Breakingviews: Trump adds new impetus to old short-termism debate

by Breakingviews.

Donald Trump has added new impetus to an old debate about corporate short-termism. The U.S. president took to Twitter on Friday to say that he has asked the Securities and Exchange Commission to study allowing public companies to report earnings every six months, rather than quarterly.

BlackRock Chief Executive Larry Fink had already slammed the practice. JPMorgan’s Jamie Dimon and Warren Buffett earlier this year proposed doing away with quarterly guidance, but not quarterly reporting.

And former Democratic presidential candidate Hillary Clinton derided “quarterly capitalism” in 2015; her solution focused on lowering the capital-gains tax the longer an investment was held.

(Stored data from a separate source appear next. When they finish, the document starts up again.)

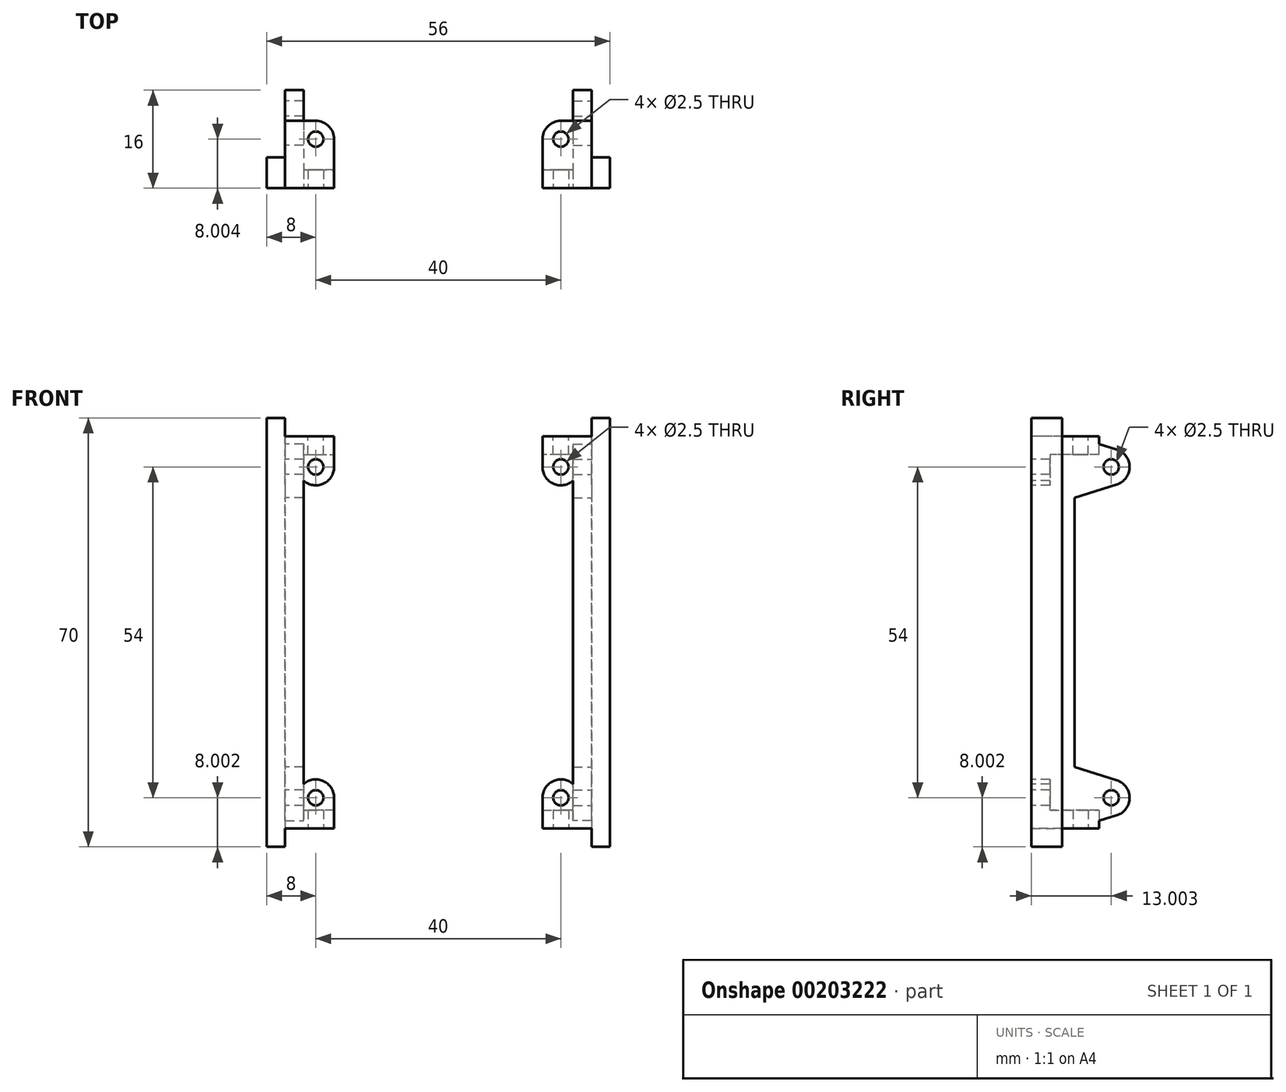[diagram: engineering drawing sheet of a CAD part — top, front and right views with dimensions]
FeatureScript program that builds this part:
annotation { "Feature Type Name" : "Feature", "Feature Type Description" : "" }
export const myFeature = defineFeature(function(context is Context, id is Id, definition is map)
    precondition{}
    {
        {
            var Q0;
            Q0=qCreatedBy(makeId("Right.planeOp"),FACE);
            cPlane(context, id + "F0", {"entities" : qUnion([Q0]), "cplaneType" : CPlaneType.OFFSET, "offset" : 25 * mm, "width" : 150 * mm, "height" : 150 * mm});
        }
        {
            var Q0;
            Q0=qCreatedBy(id+"F0.planeOp",FACE);
            var sketch = newSketch(context, id + "F1", { "sketchPlane" : qUnion([Q0])});
            skLineSegment(sketch, "E0.bottom", {"start": v(-0.6, 66.03) * mm, "end": v(4.4, 66.03) * mm});
            skLineSegment(sketch, "E0.top", {"start": v(-0.6, -3.97) * mm, "end": v(4.4, -3.97) * mm});
            skLineSegment(sketch, "E0.left", {"start": v(-0.6, 66.03) * mm, "end": v(-0.6, -3.97) * mm});
            skLineSegment(sketch, "E0.right", {"start": v(4.4, 66.03) * mm, "end": v(4.4, -3.97) * mm});
            skLineSegment(sketch, "E1", {"start": v(4.4, 4.03) * mm, "end": v(12.4, 4.03) * mm, "construction": true});
            skCircle(sketch, "E2", {"center": v(12.4, 4.03) * mm, "radius": 1.25 * mm});
            skLineSegment(sketch, "E3", {"start": v(4.4, 58.03) * mm, "end": v(12.4, 58.03) * mm, "construction": true});
            skCircle(sketch, "E4", {"center": v(12.4, 58.03) * mm, "radius": 1.25 * mm});
            skCircle(sketch, "E5", {"center": v(12.4, 58.03) * mm, "radius": 3 * mm});
            skCircle(sketch, "E6", {"center": v(12.4, 4.03) * mm, "radius": 3 * mm});
            skLineSegment(sketch, "E7", {"start": v(4.4, -0.97) * mm, "end": v(6.4, -0.97) * mm});
            skLineSegment(sketch, "E8", {"start": v(4.4, 63.03) * mm, "end": v(6.4, 63.03) * mm});
            skLineSegment(sketch, "E9", {"start": v(6.4, -0.97) * mm, "end": v(6.4, 63.03) * mm});
            skLineSegment(sketch, "E10", {"start": v(6.4, -0.97) * mm, "end": v(13.3, 1.17) * mm});
            skLineSegment(sketch, "E11", {"start": v(13.3, 6.9) * mm, "end": v(6.4, 9.04) * mm});
            skLineSegment(sketch, "E12", {"start": v(6.4, 63.03) * mm, "end": v(13.3, 60.9) * mm});
            skLineSegment(sketch, "E13", {"start": v(13.3, 55.17) * mm, "end": v(6.4, 53.02) * mm});
            skLineSegment(sketch, "E14", {"start": v(4.4, 63.03) * mm, "end": v(-0.6, 63.03) * mm});
            skLineSegment(sketch, "E15", {"start": v(4.4, -0.97) * mm, "end": v(-0.6, -0.97) * mm});
            skSolve(sketch);
        }
        {
            var Q0;
            {var subQ0=sQuery(id+"F1.wireOp",EDGE,"E0.bottom");Q0=makeQuery(id+"F1.imprint","IMPRINT",FACE,{"disambiguationData":[TD([[makeQuery(id+"F1.imprint","IMPRINT",EDGE,{"derivedFrom":subQ0}),-1.0]])]});}
            var Q1;
            {var subQ0=sQuery(id+"F1.wireOp",EDGE,"E14");Q1=makeQuery(id+"F1.imprint","IMPRINT",FACE,{"disambiguationData":[TD([[makeQuery(id+"F1.imprint","IMPRINT",EDGE,{"derivedFrom":subQ0}),1.0]])]});}
            var Q2;
            {var subQ0=sQuery(id+"F1.wireOp",EDGE,"E0.top");Q2=makeQuery(id+"F1.imprint","IMPRINT",FACE,{"disambiguationData":[TD([[makeQuery(id+"F1.imprint","IMPRINT",EDGE,{"derivedFrom":subQ0}),1.0]])]});}
            extrude(context, id + "F2", {"entities" : qUnion([Q0, Q1, Q2]), "depth" : 3 * mm});
        }
        {
            var Q0;
            Q0=makeQuery(id+"F1.imprint","IMPRINT",FACE,{"disambiguationData":[TD([[makeQuery(id+"F1.imprint","IMPRINT",EDGE,{"derivedFrom":sQuery(id+"F1.wireOp",EDGE,"E2")}),-1.0]])]});
            var Q1;
            Q1=makeQuery(id+"F1.imprint","IMPRINT",FACE,{"disambiguationData":[TD([[makeQuery(id+"F1.imprint","IMPRINT",EDGE,{"derivedFrom":sQuery(id+"F1.wireOp",EDGE,"E4")}),-1.0]])]});
            var Q2;
            {var subQ0=sQuery(id+"F1.wireOp",EDGE,"E12");Q2=makeQuery(id+"F1.imprint","IMPRINT",FACE,{"disambiguationData":[TD([[makeQuery(id+"F1.imprint","IMPRINT",EDGE,{"derivedFrom":subQ0}),-1.0]])]});}
            var Q3;
            {var subQ0=sQuery(id+"F1.wireOp",EDGE,"E10");Q3=makeQuery(id+"F1.imprint","IMPRINT",FACE,{"disambiguationData":[TD([[makeQuery(id+"F1.imprint","IMPRINT",EDGE,{"derivedFrom":subQ0}),1.0]])]});}
            var Q4;
            {var subQ0=sQuery(id+"F1.wireOp",EDGE,"E14");Q4=makeQuery(id+"F1.imprint","IMPRINT",FACE,{"disambiguationData":[TD([[makeQuery(id+"F1.imprint","IMPRINT",EDGE,{"derivedFrom":subQ0}),1.0]])]});}
            var Q5;
            {var subQ1=sQuery(id+"F1.wireOp",EDGE,"E7");Q5=makeQuery(id+"F1.imprint","IMPRINT",FACE,{"disambiguationData":[TD([[makeQuery(id+"F1.imprint","IMPRINT",EDGE,{"derivedFrom":subQ1}),1.0]])]});}
            extrude(context, id + "F3", {"entities" : qUnion([Q0, Q1, Q2, Q3, Q4, Q5]), "operationType" : NewBodyOperationType.ADD, "oppositeDirection" : true, "depth" : 3 * mm});
        }
        {
            var Q0;
            {var subQ0=sQuery(id+"F1.wireOp",EDGE,"E0.left");Q0=makeQuery(id+"F3.boolean.opBoolean","MERGE",FACE,{"derivedFrom":[makeQuery(id+"F2.opExtrude","SWEPT_FACE",FACE,{"disambiguationData":[OSD([subQ0])]}),makeQuery(id+"F3.opExtrude","SWEPT_FACE",FACE,{"disambiguationData":[OSD([subQ0])]})]});}
            var sketch = newSketch(context, id + "F4", { "sketchPlane" : qUnion([Q0])});
            skLineSegment(sketch, "E16", {"start": v(28, 58.03) * mm, "end": v(20, 58.03) * mm, "construction": true});
            skCircle(sketch, "E17", {"center": v(20, 58.03) * mm, "radius": 1.25 * mm});
            skCircle(sketch, "E18", {"center": v(20, 58.03) * mm, "radius": 3 * mm});
            skLineSegment(sketch, "E19", {"start": v(28, 4.03) * mm, "end": v(20, 4.03) * mm, "construction": true});
            skCircle(sketch, "E20", {"center": v(20, 4.03) * mm, "radius": 3 * mm});
            skCircle(sketch, "E21", {"center": v(20, 4.03) * mm, "radius": 1.25 * mm});
            skLineSegment(sketch, "E22", {"start": v(22, 7.03) * mm, "end": v(20, 7.03) * mm});
            skLineSegment(sketch, "E23", {"start": v(22, 55.03) * mm, "end": v(20, 55.03) * mm});
            skLineSegment(sketch, "E24", {"start": v(17, 58.03) * mm, "end": v(17, 61.03) * mm});
            skLineSegment(sketch, "E25", {"start": v(17, 61.03) * mm, "end": v(22, 61.03) * mm});
            skLineSegment(sketch, "E26", {"start": v(22, 1.03) * mm, "end": v(17, 1.03) * mm});
            skLineSegment(sketch, "E27", {"start": v(17, 1.03) * mm, "end": v(17, 4.03) * mm});
            skSolve(sketch);
        }
        {
            var Q0;
            Q0 = qSketchRegion(id + "F4", true);
            extrude(context, id + "F5", {"entities" : qUnion([Q0]), "operationType" : NewBodyOperationType.ADD, "oppositeDirection" : true, "depth" : 3 * mm});
        }
        {
            var Q0;
            Q0=makeQuery(id+"F3.opExtrude","SWEPT_FACE",FACE,{"disambiguationData":[OSD([sQuery(id+"F1.wireOp",EDGE,"E8"),sQuery(id+"F1.wireOp",EDGE,"E14")])]});
            var sketch = newSketch(context, id + "F6", { "sketchPlane" : qUnion([Q0])});
            skLineSegment(sketch, "E28", {"start": v(22, -0.6) * mm, "end": v(20, -0.6) * mm, "construction": true});
            skLineSegment(sketch, "E29", {"start": v(20, -0.6) * mm, "end": v(20, 7.4) * mm, "construction": true});
            skCircle(sketch, "E30", {"center": v(20, 7.4) * mm, "radius": 1.25 * mm});
            skCircle(sketch, "E31", {"center": v(20, 7.4) * mm, "radius": 3 * mm});
            skLineSegment(sketch, "E32", {"start": v(25, 6.4) * mm, "end": v(25, 10.4) * mm});
            skLineSegment(sketch, "E33", {"start": v(25, 10.4) * mm, "end": v(20, 10.4) * mm});
            skLineSegment(sketch, "E34", {"start": v(17, 7.4) * mm, "end": v(17, -0.6) * mm});
            skLineSegment(sketch, "E35", {"start": v(17, -0.6) * mm, "end": v(22, -0.6) * mm});
            skLineSegment(sketch, "E36", {"start": v(22, -0.6) * mm, "end": v(25, -0.6) * mm});
            skLineSegment(sketch, "E37", {"start": v(25, -0.6) * mm, "end": v(25, 6.4) * mm});
            skLineSegment(sketch, "E38", {"start": v(25, 4.4) * mm, "end": v(20, -0.6) * mm});
            skSolve(sketch);
        }
        {
            var Q0;
            Q0 = qSketchRegion(id + "F6", true);
            var Q1;
            {var subQ0=sQuery(id+"F6.wireOp",EDGE,"E34");Q1=makeQuery(id+"F6.imprint","IMPRINT",FACE,{"disambiguationData":[TD([[makeQuery(id+"F6.imprint","IMPRINT",EDGE,{"derivedFrom":subQ0}),1.0]])]});}
            var Q2;
            {var subQ7=sQuery(id+"F6.wireOp",EDGE,"E32");Q2=makeQuery(id+"F6.imprint","IMPRINT",FACE,{"disambiguationData":[TD([[makeQuery(id+"F6.imprint","IMPRINT",EDGE,{"derivedFrom":subQ7}),1.0]])]});}
            extrude(context, id + "F7", {"entities" : qUnion([Q0, Q1, Q2]), "operationType" : NewBodyOperationType.ADD, "oppositeDirection" : true, "depth" : 3 * mm});
        }
        {
            var Q0;
            Q0=makeQuery(id+"F3.opExtrude","SWEPT_FACE",FACE,{"disambiguationData":[OSD([sQuery(id+"F1.wireOp",EDGE,"E7"),sQuery(id+"F1.wireOp",EDGE,"E15")])]});
            var sketch = newSketch(context, id + "F8", { "sketchPlane" : qUnion([Q0])});
            skLineSegment(sketch, "E39", {"start": v(22, 0.6) * mm, "end": v(20, 0.6) * mm, "construction": true});
            skLineSegment(sketch, "E40", {"start": v(20, 0.6) * mm, "end": v(20, -7.4) * mm, "construction": true});
            skCircle(sketch, "E41", {"center": v(20, -7.4) * mm, "radius": 1.25 * mm});
            skCircle(sketch, "E42", {"center": v(20, -7.4) * mm, "radius": 3 * mm});
            skLineSegment(sketch, "E43", {"start": v(25, -6.4) * mm, "end": v(25, -10.4) * mm});
            skLineSegment(sketch, "E44", {"start": v(25, -10.4) * mm, "end": v(20, -10.4) * mm});
            skLineSegment(sketch, "E45", {"start": v(22, 0.6) * mm, "end": v(17, 0.6) * mm});
            skLineSegment(sketch, "E46", {"start": v(17, 0.6) * mm, "end": v(17, -7.4) * mm});
            skSolve(sketch);
        }
        {
            var Q0;
            Q0 = qSketchRegion(id + "F8", true);
            var Q1;
            {var subQ5=sQuery(id+"F8.wireOp",EDGE,"E45");Q1=makeQuery(id+"F8.imprint","IMPRINT",FACE,{"disambiguationData":[TD([[makeQuery(id+"F8.imprint","IMPRINT",EDGE,{"derivedFrom":subQ5}),1.0]])]});}
            var Q2;
            {var subQ7=sQuery(id+"F8.wireOp",EDGE,"E43");Q2=makeQuery(id+"F8.imprint","IMPRINT",FACE,{"disambiguationData":[TD([[makeQuery(id+"F8.imprint","IMPRINT",EDGE,{"derivedFrom":subQ7}),-1.0]])]});}
            extrude(context, id + "F9", {"entities" : qUnion([Q0, Q1, Q2]), "operationType" : NewBodyOperationType.ADD, "oppositeDirection" : true, "depth" : 3 * mm});
        }
        {
            var Q0;
            Q0=makeQuery(id+"F2.opExtrude","SWEPT_BODY",BODY,{"disambiguationData":[OSD([sQuery(id+"F1.wireOp",EDGE,"E0.bottom"),sQuery(id+"F1.wireOp",EDGE,"E0.top"),sQuery(id+"F1.wireOp",EDGE,"E0.left"),sQuery(id+"F1.wireOp",EDGE,"E0.right")])]});
            var Q1;
            Q1=qCreatedBy(makeId("Right.planeOp"),FACE);
            mirror(context, id + "F10", {"entities" : qUnion([Q0]), "mirrorPlane" : qUnion([Q1])});
        }
    });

Fink, also a Democrat, has accused companies of being too focused on quarterly results. Such thinking goes that beating estimates four times a year can detract from devising, implementing and defending a longer-term strategy.

Trump joined the discussion by tweeting other reasons routinely given: a corporate leader told him moving to a six-month reporting schedule would allow for “greater flexibility & save money.” He recently entertained the chief executives of Boeing, FedEx, Apple and other companies at his New Jersey golf club.

Eliminating quarterly reports could, however, reduce transparency for investors. Data and comments made by executives in the regular earnings exercise can help shareholders make better decisions earlier. A legitimate analyst question during a May earnings call prompted Tesla Chief Executive Elon Musk to say “boring bonehead questions are not cool.” Brian Johnson of Barclays Capital said Musk’s behavior “should give even the uberbulls pause.” That was months before Musk, without board approval, tweeted last week about taking the electric-car maker private.

Lawmakers had already been considering how to deal with other aspects of short-termism in corporate America. Last year, a bipartisan plan introduced in Congress targeted activist investors like Carl Icahn by proposing to shorten the 10-day disclosure window for revealing a more than 5 percent stake in a company to four days. Earlier this week, Senator Elizabeth Warren, a possible 2020 presidential contender, proposed a bill prohibiting certain company board directors and executives from selling stock within five years of receiving it.

The various views from different stakeholders suggest the value of quarterly reporting, and whether it distracts from long-term focus, are worth further study. Trump’s tweeted directive should finally prompt some useful independent analysis.